Hikaye Bu Ya Ferhat ile Şirin Kavuşmuşlar
Ferhat ile Şirin, hüzünlüde olsa geçmişten gelen güzel bir aşk hikayesidir. Kavuşamamışlardır, böyle biliriz. Hikaye bu ya bir de kavuştuklarını düşünün. Farzımuhal Ferhat dağları delmiş de o yöreye su getirmiş.
- Ferhat yöreye su getirdin de evde içecek bir damla su yok. ''Sesi de üst perdeden çıkar'' Çabuk git çarşıdan su al da gel, yavrumuz susuzluktan ağlıyor.
- Tamam tamam bağırma, dağları deldik su getirdik buraya ama şimdi akçe ile alıyoruz vallahi anlayamadım bu işten bir şey.
- Bebe ağlıyor altını ıslatmış olabilir git çocuk bezi al çarşıdan, gros marketten.
- Şirin saçmalama yahu daha çocuk bezi icat edilmedi, gros marketlerde daha kurulmadı ortada yok, kafa yapma benimle...
- Çabuk gel eve gittiğin ile geldiğin bir olsun... Taksi ile git gel...
- Geç bakalım dalganı Şirin ne taksisi? Daha petrol bile bulunmadı, bisiklet bile icat edilmedi, sen de dalganı geç bakalım...
- Ben anlamam vallahi basarım yaygarayı...
- Ah ki ah! Ben nasıl da deldim bu dağları da bu hallere düştüm.
Ferhat Çarşıya doğru yol alır...
- Ben, delemez bu dağları, nasıl olsa beni de alamaz diyordum bu Ferhat'a ama nasılda deldi, benim aşkımdan yaptı biliyorum, vay namıssız meğersem ne kadar seviyormuş da beni haberim yokmuş.
Bir Müddet sonra Ferhat döner...
- Suya zam gelmiş Şirinim.
- Eeeee bana ne bundan almadın mı?
- Alamadım zam gelmiş dedim ya.
- Oğlum sen getirmedin mi bu suyu buraya, şimdi de alamıyorsun bu nasıl iş?
- Ben getirdim ama holdingler çöktüler suya hemen yok pahasına elimden aldılar.
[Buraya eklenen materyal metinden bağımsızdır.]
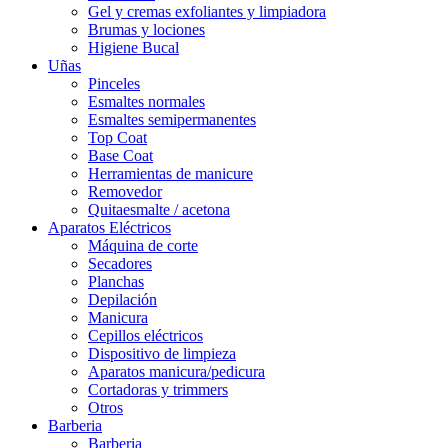
Gel y cremas exfoliantes y limpiadora
Brumas y lociones
Higiene Bucal
Uñas
Pinceles
Esmaltes normales
Esmaltes semipermanentes
Top Coat
Base Coat
Herramientas de manicure
Removedor
Quitaesmalte / acetona
Aparatos Eléctricos
Máquina de corte
Secadores
Planchas
Depilación
Manicura
Cepillos eléctricos
Dispositivo de limpieza
Aparatos manicura/pedicura
Cortadoras y trimmers
Otros
Barberia
Barberia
- Satmayaydın birazını bize saklasaydın.
- Ne yapayım o zaman iyi para verdiler.
- Verdilerde ne oldu eridi gitti para, şimdi kendi getirdiğin sudan ancak üç beş şişe alıyorsun o paraya a benin safım saf Ferhat'ım.
Şirin harıl harıl evde temizlik yapmaktadır... Ferhat divanda uyumaktadır...
- Ferhat'ım Ferhat'ım
- Yine ne var Şirin uyuyordum, hem de güzel güzel rüyalar görüyordum.
- Ne görüyorduuuun yoksa beni mi?
- Fırat ile Dicle'nin önünü kesmişler baraj yapmışlar onu gördüm Şirinim.
- Deme yahu! Nasıl olur oralara baraj?
- Olmuş işte...
- Rüyaları bırak da sen şimdi biraz arazi ol, temizlik yapacağım.
- Tamam kaaaveye gidiyorum ben.
- Okey oynama sakın.
- Ne okeyi daha bizim buralara gelmedi okey, şimdilerde Çin de oynanıyormuş bir de Hindularda...
- Bilmem artık...
- Dişime göre rakip bulursam tavla oynarım.
- Temizliğim uzun sürer.
- İşin bitince mesaj gönder Şirincim.
- Olur güvercinle mi istersin mesajı leylekle mi, Şahinle mi, Doğanla mı?
- Fark etmez, birisiyle gönder işte.
- Ferhat sen kafayı mı yedin. Biz o kadar zengin miyiz? Bizim güvercinimiz, leyleğimiz ya da başka bir kuşumuz var mı?
- Neyse kuş konusuna girmeyelim yoksa madem. Benim kırmızı çizgim.
- Hava kararınca, hoca akşam ezanını okuyunca, ya da yüreğine bir şeyler dokununca gel işte özlemişimdir be seniiiiiiii! Yeter ki gellll!